*Document passage*.
As we enter the back-to-school season, your children may be feeling anxious about what the school year will be like for them. You may be feeling anxious as well, worried both about their happiness with school and with the added pressure it brings to your life. Yes, your child is the one in school, yet you’re most likely the one that drives them to practice, makes the extra trip back to school when they forget their equipment or books, and enforces curfews and study time. Not to mention all the extracurricular activities you have to support them for.
Going back to school can cause stress, anxiety, and depression for kids and adults alike. There’s good reason for it. When it comes to your kids, they may not always talk about it, yet there are many factors that can affect their mental health.
Here’s what you need to look out for as you send your child back to school:
This is true for both kids and parents. Not enough quality sleep can cause an inability to focus, lower productivity, irritability, and depression. For your kids this can lead to lower grades and their inability to focus can also cause them to be injured if they play sports. It’s important for everyone in your household to get plenty of sleep.
While adults can manage on 7-8 hours of sleep, teenagers need about 9.5 hours to nourish their growing bodies and minds. Most teenagers average about 7.5 hours a night, 2 less hours than their body needs. Two hours per night over the course of a 5-day week means your child is losing 10 hours of much needed rest every week.
Sleeping in on the weekends is not enough to make up for that sleep deficit. To keep your kids healthy and help them reduce stress naturally, help them make sure they’re getting a minimum of 9 hours of sleep per night, every night. Keeping a regular sleep routine, even on the weekends and over holiday breaks, will help them function better in the long-term.

*Records provided*.
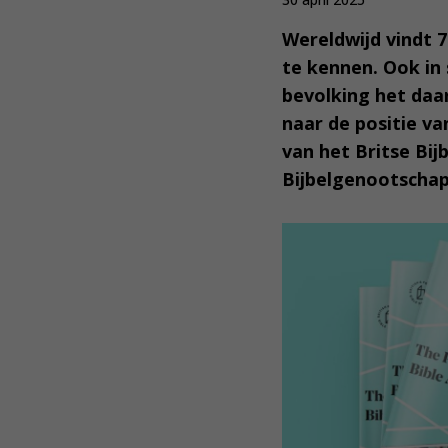
Wereldwijd vindt 
te kennen. Ook in 
bevolking het daa
naar de positie va
van het Britse Bi
Bijbelgenootschap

*Tasks for this exercise*.
[1] In the back-to-school passage, how much sleep do teenagers need each night?
[2] From the back-to-school passage, extract the stretch from "While adults can" through "rest every week.".

*Task-by-task solutions*.
[1] About 9.5 hours.

[2]
While adults can manage on 7-8 hours of sleep, teenagers need about 9.5 hours to nourish their growing bodies and minds. Most teenagers average about 7.5 hours a night, 2 less hours than their body needs. Two hours per night over the course of a 5-day week means your child is losing 10 hours of much needed rest every week.